_Document segment_
----------
This study analyzes the non-stationarity of the relationship between influencing factors and landslides at different spatial scales using the MGWR model. It should be noted that this non-stationarity refers to spatial relationships and does not yet involve temporal series. Luhe County in Guangdong Province is selected as the study area to compare the advantages of the MGWR model relative to global regression models (OLS) and traditional GWR model. Additionally, we explore the spatial patterns of landslide drivers and their relationship with landslides through visualization. The study aims to provide new methods and perspectives for analyzing interaction patterns between factors and landslides, as well as for disaster prevention and reduction.

Study area

Luhe is situated along the southeastern coast of Guangdong Province, spanning the latitude range of 115°24' to 115°49' N and the longitude range of 23°08' to 23°28' E (Fig. 1a). It covers a total area of 986 km2, with mountainous terrain accounting for 787 km2, i.e., 79.8% of the total area. Luhe exhibits a range in elevation from 12 m above sea level to 1219 m, located on the southeast side of the Lianhua Mountains Range (Fig. 1b). Its topography generally varies from higher in the west to lower in the east, with the steepest slope reaching 77° and an average slope of 16°. The average annual temperature in Luhe is 22 °C, with an annual average rainfall exceeding 1800 mm, most concentrated between May and July, accounting for 40% of the total annual rainfall. Four major faults traverse the region, with the Hetian Fault being an active fault, exhibiting an overall gentle undulating extension and large scale (Fig. 1b). Based on lithological characteristics and physical properties, the engineering rock groups in the study area can be categorized into five types: single-layer soil, double-layer soil, multilayer soil, stratified clastic rock, and massive intrusive rock formations (Fig. 4e). The primary mode of transportation within the area is road networks, with over 90% of towns connected by roads, rendering transportation highly convenient (Fig. 4f). The region, abundant in mountainous terrain and ample rainfall, coupled with active tectonics and extensive land development, has made landslides a significant geological hazard, posing a severe threat to the safety of people and their property.
----------
_Required task 1_
Do the following statements agree with the landslide study excerpt? For each one, answer yes or no and quote the words from the text that decide it.
(a) Mountainous terrain makes up 79.8% of Luhe's total area.
(b) The non-stationarity the study analyzes involves temporal series.
(c) Luhe's topography is generally higher in the east than in the west.
_Required task 2_
According to the landslide study excerpt, why have landslides become a significant geological hazard in Luhe? Answer in one to three sentences.
_Required task 3_
Continue the landslide study excerpt from the point where it stops.
----------
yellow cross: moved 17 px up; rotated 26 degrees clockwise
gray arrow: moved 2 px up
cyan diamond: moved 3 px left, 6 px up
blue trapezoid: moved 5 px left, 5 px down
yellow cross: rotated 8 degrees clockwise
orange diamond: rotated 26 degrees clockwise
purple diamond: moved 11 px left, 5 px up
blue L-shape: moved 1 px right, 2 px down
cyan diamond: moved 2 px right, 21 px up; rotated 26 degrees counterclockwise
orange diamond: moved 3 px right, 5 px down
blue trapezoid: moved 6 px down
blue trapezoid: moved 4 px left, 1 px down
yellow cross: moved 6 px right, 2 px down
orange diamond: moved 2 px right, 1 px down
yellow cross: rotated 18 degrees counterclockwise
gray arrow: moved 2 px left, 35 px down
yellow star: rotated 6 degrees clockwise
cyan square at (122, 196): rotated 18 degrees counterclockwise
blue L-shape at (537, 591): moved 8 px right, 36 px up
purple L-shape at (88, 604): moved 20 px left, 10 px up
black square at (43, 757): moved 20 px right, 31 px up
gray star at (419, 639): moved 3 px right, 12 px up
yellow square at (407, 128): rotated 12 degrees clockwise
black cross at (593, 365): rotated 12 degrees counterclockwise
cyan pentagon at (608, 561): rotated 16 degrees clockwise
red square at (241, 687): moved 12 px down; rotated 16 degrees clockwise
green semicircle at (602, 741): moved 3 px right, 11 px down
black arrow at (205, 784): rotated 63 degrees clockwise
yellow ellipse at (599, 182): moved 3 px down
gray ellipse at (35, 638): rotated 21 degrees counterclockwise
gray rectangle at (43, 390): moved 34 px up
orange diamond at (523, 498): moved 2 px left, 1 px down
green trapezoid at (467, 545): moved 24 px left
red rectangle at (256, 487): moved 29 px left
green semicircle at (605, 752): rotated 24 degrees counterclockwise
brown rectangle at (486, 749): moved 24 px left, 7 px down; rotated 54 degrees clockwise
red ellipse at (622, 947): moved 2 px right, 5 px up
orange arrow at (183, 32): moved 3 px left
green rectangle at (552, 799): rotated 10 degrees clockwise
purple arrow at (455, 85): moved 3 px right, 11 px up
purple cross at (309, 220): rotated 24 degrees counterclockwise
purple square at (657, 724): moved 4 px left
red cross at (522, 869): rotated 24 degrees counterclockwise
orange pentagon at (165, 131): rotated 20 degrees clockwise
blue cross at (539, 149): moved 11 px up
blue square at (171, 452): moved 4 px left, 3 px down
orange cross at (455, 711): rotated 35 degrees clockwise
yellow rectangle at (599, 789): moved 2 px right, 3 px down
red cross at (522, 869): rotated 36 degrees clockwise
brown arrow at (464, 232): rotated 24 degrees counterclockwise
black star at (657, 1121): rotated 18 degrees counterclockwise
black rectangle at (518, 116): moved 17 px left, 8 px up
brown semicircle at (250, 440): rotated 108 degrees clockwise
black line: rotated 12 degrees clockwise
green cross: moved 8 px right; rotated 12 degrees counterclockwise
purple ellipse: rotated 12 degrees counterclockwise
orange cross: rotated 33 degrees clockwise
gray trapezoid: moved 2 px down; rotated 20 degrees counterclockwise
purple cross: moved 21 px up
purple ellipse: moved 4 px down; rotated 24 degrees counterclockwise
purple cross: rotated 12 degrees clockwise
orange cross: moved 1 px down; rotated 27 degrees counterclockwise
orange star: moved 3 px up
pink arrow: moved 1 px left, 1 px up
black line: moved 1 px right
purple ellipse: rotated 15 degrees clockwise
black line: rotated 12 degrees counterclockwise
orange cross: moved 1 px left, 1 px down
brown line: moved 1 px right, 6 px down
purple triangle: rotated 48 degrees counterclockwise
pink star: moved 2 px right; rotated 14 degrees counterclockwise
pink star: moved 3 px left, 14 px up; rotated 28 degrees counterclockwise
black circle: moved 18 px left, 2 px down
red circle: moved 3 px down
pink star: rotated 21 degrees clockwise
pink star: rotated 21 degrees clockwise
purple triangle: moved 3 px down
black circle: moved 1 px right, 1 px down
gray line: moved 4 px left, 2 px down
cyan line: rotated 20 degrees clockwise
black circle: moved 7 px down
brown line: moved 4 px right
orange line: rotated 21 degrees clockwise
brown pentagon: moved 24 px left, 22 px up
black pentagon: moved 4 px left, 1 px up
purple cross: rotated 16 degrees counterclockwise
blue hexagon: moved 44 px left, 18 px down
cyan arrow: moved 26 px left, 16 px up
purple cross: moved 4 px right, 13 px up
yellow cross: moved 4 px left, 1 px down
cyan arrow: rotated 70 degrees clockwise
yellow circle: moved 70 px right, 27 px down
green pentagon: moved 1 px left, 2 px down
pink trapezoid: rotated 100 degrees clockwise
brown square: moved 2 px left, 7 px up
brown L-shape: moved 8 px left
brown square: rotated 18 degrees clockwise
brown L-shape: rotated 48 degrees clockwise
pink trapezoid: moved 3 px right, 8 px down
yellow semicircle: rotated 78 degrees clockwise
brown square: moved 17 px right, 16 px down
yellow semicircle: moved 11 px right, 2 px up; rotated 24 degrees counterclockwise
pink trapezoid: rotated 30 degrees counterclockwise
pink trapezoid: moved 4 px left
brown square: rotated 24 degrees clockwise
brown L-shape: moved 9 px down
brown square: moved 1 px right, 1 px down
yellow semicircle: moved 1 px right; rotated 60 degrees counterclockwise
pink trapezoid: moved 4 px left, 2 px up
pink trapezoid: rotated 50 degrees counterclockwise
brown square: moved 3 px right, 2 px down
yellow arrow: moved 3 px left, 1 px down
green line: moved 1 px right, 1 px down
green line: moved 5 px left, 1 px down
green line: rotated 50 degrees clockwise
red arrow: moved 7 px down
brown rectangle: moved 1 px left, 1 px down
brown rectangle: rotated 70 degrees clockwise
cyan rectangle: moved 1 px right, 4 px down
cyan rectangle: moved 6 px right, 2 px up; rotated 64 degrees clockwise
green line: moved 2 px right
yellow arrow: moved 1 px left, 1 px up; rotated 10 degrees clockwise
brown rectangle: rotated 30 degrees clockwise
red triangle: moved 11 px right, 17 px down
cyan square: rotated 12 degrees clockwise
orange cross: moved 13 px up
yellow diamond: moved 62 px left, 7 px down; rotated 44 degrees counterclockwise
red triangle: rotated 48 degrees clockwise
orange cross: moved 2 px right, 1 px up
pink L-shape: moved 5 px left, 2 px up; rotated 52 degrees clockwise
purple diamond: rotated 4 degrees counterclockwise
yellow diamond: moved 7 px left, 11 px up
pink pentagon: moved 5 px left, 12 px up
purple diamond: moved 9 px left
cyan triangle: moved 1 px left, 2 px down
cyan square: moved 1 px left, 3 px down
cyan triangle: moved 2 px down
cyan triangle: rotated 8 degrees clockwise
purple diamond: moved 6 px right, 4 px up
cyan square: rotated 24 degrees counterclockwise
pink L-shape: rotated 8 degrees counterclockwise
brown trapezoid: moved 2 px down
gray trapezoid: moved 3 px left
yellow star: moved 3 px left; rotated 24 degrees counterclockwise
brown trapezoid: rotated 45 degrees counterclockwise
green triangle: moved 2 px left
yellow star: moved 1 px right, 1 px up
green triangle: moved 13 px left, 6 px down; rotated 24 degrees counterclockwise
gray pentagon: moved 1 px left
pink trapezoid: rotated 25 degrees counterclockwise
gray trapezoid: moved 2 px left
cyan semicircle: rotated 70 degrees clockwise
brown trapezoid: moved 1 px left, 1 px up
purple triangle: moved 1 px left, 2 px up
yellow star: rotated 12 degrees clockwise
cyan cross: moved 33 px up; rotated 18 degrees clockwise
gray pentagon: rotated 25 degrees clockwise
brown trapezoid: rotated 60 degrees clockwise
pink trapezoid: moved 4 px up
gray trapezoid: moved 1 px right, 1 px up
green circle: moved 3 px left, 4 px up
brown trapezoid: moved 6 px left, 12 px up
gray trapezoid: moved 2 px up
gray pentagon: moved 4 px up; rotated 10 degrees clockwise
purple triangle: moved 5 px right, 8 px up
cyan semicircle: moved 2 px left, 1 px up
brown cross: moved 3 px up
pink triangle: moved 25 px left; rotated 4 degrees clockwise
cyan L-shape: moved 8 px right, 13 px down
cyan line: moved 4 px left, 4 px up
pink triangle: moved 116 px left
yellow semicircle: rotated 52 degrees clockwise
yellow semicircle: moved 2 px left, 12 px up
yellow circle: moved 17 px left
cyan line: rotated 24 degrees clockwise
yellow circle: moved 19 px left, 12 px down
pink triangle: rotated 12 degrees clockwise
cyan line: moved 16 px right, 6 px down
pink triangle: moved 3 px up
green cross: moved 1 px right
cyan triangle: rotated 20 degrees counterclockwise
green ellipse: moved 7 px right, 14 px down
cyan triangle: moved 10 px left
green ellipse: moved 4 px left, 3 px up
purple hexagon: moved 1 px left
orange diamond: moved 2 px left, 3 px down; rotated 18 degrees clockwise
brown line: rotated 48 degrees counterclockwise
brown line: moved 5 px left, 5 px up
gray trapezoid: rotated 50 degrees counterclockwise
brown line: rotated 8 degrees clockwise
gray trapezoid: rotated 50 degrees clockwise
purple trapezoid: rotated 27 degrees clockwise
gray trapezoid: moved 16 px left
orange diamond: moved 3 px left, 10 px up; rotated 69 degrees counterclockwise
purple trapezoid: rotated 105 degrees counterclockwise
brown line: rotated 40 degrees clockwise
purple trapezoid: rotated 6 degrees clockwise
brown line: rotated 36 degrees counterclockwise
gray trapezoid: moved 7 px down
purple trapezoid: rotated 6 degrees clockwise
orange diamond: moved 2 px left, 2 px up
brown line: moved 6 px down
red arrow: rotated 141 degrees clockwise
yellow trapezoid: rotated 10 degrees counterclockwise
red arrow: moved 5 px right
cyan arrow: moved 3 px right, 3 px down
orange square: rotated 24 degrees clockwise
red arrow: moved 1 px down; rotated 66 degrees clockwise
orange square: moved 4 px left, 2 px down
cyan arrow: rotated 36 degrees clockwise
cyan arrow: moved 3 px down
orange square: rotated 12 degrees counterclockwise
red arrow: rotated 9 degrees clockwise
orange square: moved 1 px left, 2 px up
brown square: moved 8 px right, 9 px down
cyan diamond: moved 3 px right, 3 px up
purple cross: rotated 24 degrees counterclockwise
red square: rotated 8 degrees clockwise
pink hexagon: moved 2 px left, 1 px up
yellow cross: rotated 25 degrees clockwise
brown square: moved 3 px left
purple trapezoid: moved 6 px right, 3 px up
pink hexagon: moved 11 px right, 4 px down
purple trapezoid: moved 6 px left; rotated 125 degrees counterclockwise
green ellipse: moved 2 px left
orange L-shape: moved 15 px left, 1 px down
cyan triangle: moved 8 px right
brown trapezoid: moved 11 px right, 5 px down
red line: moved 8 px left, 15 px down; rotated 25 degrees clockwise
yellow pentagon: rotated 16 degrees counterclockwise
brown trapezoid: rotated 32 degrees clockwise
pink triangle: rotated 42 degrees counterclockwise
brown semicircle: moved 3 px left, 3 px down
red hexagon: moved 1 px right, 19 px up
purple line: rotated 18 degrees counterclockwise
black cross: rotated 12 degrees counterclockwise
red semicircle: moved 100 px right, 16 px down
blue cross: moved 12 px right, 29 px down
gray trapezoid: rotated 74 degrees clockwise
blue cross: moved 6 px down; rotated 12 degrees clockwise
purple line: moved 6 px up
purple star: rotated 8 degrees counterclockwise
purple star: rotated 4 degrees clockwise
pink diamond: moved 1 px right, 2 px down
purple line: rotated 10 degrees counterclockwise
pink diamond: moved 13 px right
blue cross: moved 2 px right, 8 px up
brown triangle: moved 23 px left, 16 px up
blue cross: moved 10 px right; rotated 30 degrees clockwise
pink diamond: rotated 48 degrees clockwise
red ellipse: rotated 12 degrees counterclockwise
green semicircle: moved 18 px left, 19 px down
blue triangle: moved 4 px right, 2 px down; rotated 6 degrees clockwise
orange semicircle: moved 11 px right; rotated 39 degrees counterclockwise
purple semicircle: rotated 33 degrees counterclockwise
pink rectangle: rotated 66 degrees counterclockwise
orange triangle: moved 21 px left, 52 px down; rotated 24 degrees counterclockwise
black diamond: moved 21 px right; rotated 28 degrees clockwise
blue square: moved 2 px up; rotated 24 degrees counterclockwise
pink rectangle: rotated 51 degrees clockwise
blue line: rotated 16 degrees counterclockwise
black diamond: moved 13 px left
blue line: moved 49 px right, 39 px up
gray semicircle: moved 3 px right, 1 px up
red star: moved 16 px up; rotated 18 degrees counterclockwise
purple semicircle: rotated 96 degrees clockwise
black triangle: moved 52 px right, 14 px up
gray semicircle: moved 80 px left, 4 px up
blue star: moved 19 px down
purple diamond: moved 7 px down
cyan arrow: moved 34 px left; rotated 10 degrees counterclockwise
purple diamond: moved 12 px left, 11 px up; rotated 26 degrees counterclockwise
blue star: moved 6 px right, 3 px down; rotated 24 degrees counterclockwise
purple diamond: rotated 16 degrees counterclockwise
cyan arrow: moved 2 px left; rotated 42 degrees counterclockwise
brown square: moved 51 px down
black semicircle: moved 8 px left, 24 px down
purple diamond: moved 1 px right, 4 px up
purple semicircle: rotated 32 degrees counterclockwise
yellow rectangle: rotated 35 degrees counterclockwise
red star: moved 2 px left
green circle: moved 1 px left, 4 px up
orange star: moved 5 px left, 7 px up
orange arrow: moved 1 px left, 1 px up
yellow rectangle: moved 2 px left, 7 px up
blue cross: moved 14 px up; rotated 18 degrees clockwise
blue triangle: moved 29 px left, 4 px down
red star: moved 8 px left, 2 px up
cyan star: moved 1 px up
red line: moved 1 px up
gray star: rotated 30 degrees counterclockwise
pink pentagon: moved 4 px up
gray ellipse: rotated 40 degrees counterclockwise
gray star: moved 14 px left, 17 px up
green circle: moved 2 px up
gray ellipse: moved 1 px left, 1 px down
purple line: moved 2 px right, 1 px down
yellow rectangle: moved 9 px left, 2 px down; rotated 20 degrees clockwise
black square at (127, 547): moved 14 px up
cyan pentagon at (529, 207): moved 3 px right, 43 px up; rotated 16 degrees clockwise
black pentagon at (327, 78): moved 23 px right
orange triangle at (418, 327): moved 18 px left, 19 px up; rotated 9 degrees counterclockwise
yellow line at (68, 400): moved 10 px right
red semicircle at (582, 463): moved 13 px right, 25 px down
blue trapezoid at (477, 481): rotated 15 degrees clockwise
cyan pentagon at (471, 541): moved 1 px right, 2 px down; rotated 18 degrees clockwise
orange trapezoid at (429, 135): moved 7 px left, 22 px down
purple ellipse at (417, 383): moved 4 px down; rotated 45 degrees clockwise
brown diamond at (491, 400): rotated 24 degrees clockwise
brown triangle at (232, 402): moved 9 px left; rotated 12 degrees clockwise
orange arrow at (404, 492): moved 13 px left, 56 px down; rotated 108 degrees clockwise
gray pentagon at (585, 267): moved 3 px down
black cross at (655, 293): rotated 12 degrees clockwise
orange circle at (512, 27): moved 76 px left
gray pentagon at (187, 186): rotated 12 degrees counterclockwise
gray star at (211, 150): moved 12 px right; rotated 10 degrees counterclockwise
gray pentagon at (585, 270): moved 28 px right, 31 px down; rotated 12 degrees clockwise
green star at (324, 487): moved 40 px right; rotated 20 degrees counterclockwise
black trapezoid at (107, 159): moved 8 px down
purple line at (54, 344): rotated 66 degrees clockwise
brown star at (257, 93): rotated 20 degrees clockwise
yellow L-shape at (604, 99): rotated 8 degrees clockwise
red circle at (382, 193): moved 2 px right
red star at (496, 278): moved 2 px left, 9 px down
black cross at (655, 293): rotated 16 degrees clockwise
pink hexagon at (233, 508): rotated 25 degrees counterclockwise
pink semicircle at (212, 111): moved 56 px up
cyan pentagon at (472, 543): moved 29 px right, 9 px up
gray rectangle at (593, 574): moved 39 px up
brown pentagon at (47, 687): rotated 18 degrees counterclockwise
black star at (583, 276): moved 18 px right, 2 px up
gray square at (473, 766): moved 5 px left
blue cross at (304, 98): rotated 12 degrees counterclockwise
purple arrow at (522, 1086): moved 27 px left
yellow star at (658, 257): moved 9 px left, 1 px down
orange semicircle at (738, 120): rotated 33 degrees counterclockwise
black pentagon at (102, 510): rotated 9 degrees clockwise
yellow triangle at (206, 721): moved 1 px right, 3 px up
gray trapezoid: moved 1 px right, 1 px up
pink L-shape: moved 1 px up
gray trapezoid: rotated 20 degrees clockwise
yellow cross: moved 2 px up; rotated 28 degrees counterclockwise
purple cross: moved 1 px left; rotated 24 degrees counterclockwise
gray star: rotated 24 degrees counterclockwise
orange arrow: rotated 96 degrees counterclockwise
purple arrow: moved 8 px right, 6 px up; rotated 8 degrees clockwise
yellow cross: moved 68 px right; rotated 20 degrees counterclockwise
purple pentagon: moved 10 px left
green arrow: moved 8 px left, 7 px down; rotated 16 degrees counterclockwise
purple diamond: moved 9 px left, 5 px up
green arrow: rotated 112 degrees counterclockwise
----------
_Right answer 1_
(a) Yes: "with mountainous terrain accounting for 787 km2, i.e., 79.8% of the total area"
(b) No: "this non-stationarity refers to spatial relationships and does not yet involve temporal series"
(c) No: "Its topography generally varies from higher in the west to lower in the east"

_Right answer 2_
Landslides have become a significant hazard because the region has abundant mountainous terrain and ample rainfall. It also has active tectonics and extensive land development.

_Right answer 3_
Fig. 1
figure 1

Basic information of the study area: (a) Location of the study area; (b) Map of topography, fault and disaster distribution in the study area

Materials and methodology

This study first constructs slope units to establish the spatial adjacency relationships of driving factors, further examining the multicollinearity among factors and the spatial autocorrelation of each factor. Subsequently, we introduced variables into the MGWR model, obtained regression results for the factor coefficients, and compared the model's performance with OLS and GWR models. Finally, the spatial non-stationarity in the effects of factors on disasters were further discussed through visualization. Figure 2 shows the study framework for this paper.

Fig. 2
figure 2

The overall flowchart of the study methods

Data preparation

The inventory of landslides in the study area comprises a combination of engineering geological surveys, remote sensing interpretation, and the collection of disaster points registered in the natural resources bureau database of Luhe (Fig. 1b). A total of 166 landslide sites were identified, of which 124 had a landslide volume of less than or equal to 10 × 104 m3. Figure 3 illustrates examples of four landslides within Luhe, predominantly characterized as soil slides with a planar morphology dominated by tongue-like features. In terms of spatial distribution, these landslides are mainly located in the low hills and ridges of the towns of Nanwan, Dongken, Luoxi, and Shanghu.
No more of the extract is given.